PASSAGE PROVIDED section start

4.3 Equivalence tests
As we saw in section 4.2.3, a non-significant null
hypothesis significance test could either mean that the parameter in
question is actually very close to zero; or it could just mean that our
sample size was too small. Is the non-significant p-value for
Condition strong evidence that mood manipulation has no effect on
behavioural inhibition; or is the study just inconclusive?
Equivalence tests are a complementary type of statistical test that
allow you to tackle questions such as these
(Lakens et al., 2018). Instead of asking ‘do the data
suggest that the parameter has a value different from zero?’ they ask
do the data suggest that the parameter is equivalent to zero, where
the meaning of ‘equivalent’ has been specified. You can perform
equivalence tests on the output of normal R models, using the
contributed package parameters. Before running our equivalence tests
on m3, we will review some of the underlying concepts.
4.3.1 The region of practical equivalence (ROPE)
The first step in performing an equivalence test is to define a region
of practical equivalence
(ROPE). The ROPE is
the region of the parameter space that you take to be as good as zero.
To construct your ROPE, first ask yourself, what is the smallest effect
size that I would take to be support for my hypothesis? This is known as
the smallest effect size of interest or SESOI. You
then define the ROPE as the region between the SESOI in the negative
direction and the SESOI in the positive direction, including zero. To be
concrete, let’s say that an SMD of 0.2 is the smallest effect size that
we would take as consistent with the hypothesis that mood manipulation
has a substantial effect on behavioural inhibition. We thus define our
ROPE for Condition in model m3 as the interval {-0.2, 0.2}. If we
can confidently estimate the paramer to lie in this interval, then we
are confident that the hypothesis is not supported by this dataset.
An equivalence test has three possible outcomes: - The confidence interval for the standardized parameter of interest might be completely within the ROPE. Let’s say you got a standardized parameter estimate of -0.002 with a confidence interval -0.06 to +0.05. In this case, an equivalence test would tell you to accept the hypothesis that your effect is equivalent to zero. - The standardized parameter estimate might be outside the ROPE. For example, you might get a standardized parameter estimate of -0.5. This cannot be equivalent to zero with a ROPE of -0.2 to 0.2. An equivalence test would tell you to reject the hypothesis of equivalence to zero. - The standardized parameter estimate might be within the ROPE, but some of its confidence interval is not. For example, you might get a standardized parameter estimate of -0.1, with a confidence interval from -0.5 to +0.2. This interval includes some effects that are not meaningfully different from zero, and some that are. The equivalence test would tell you that the hypothesis of equivalence to zero is undecided (or inconclusive).

PASSAGE PROVIDED section end

THE TASK: Return the stretch of the equivalence tests section from "4.3 Equivalence tests" through "study just inconclusive?", copied word for word.

DATA LISTING section start

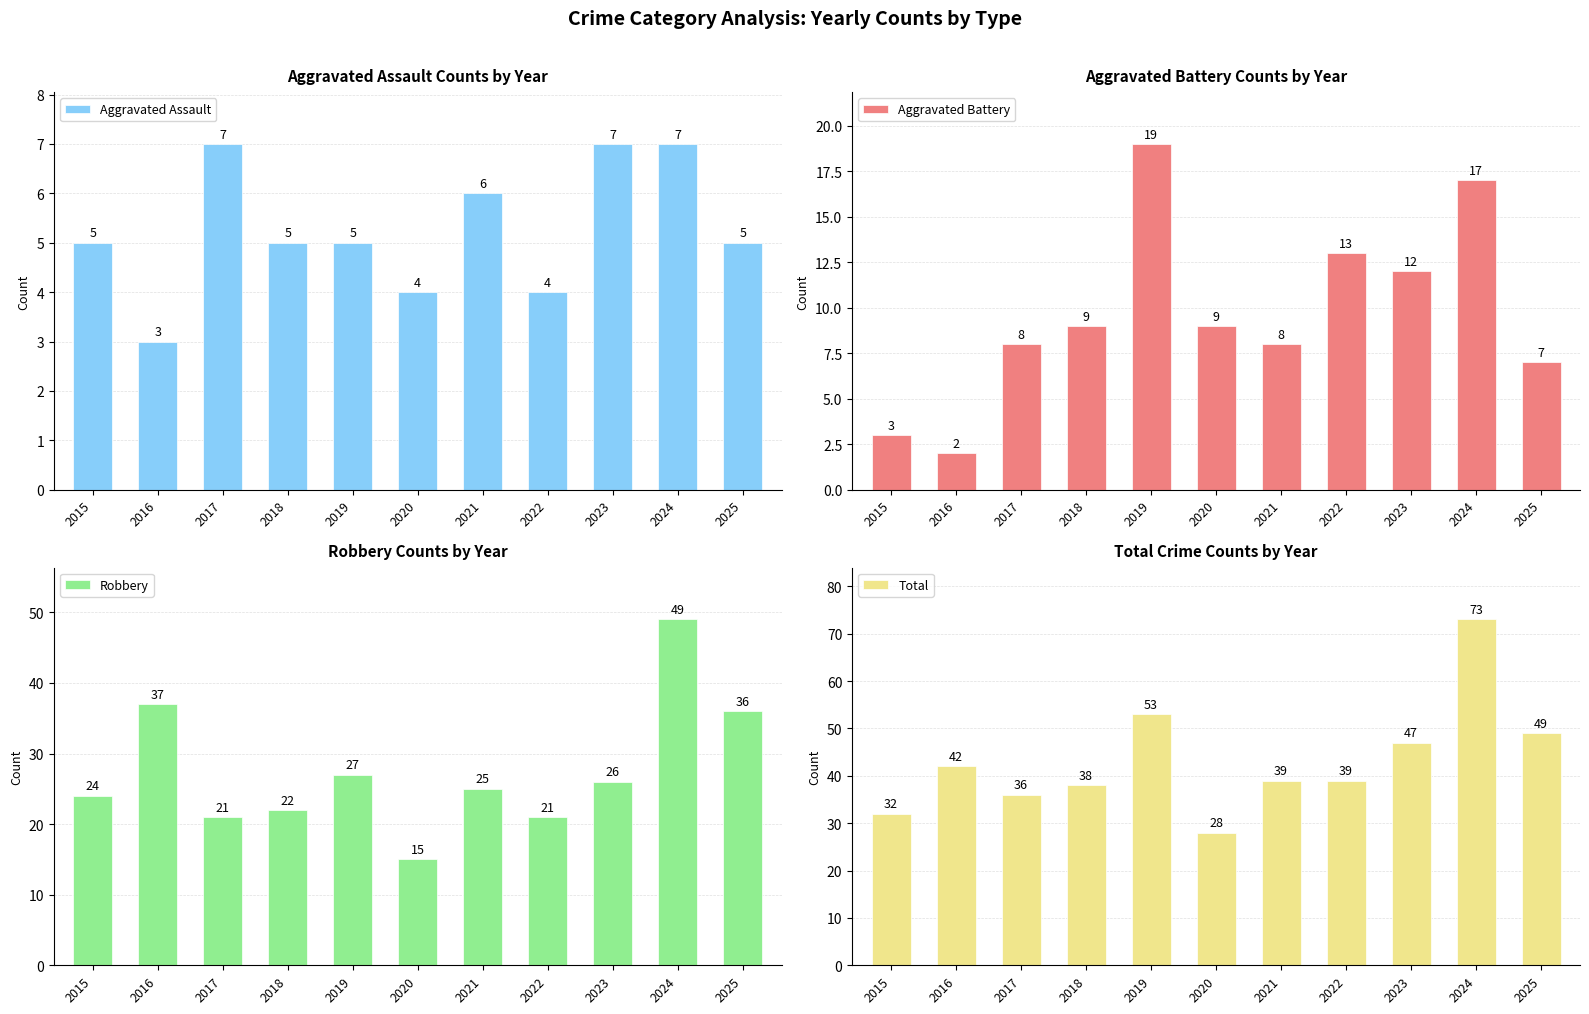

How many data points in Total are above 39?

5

DATA LISTING section end
DATA LISTING section start

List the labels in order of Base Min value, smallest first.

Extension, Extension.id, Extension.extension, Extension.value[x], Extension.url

DATA LISTING section end

EXERCISE ANSWER:
4.3 Equivalence tests
As we saw in section 4.2.3, a non-significant null
hypothesis significance test could either mean that the parameter in
question is actually very close to zero; or it could just mean that our
sample size was too small. Is the non-significant p-value for
Condition strong evidence that mood manipulation has no effect on
behavioural inhibition; or is the study just inconclusive?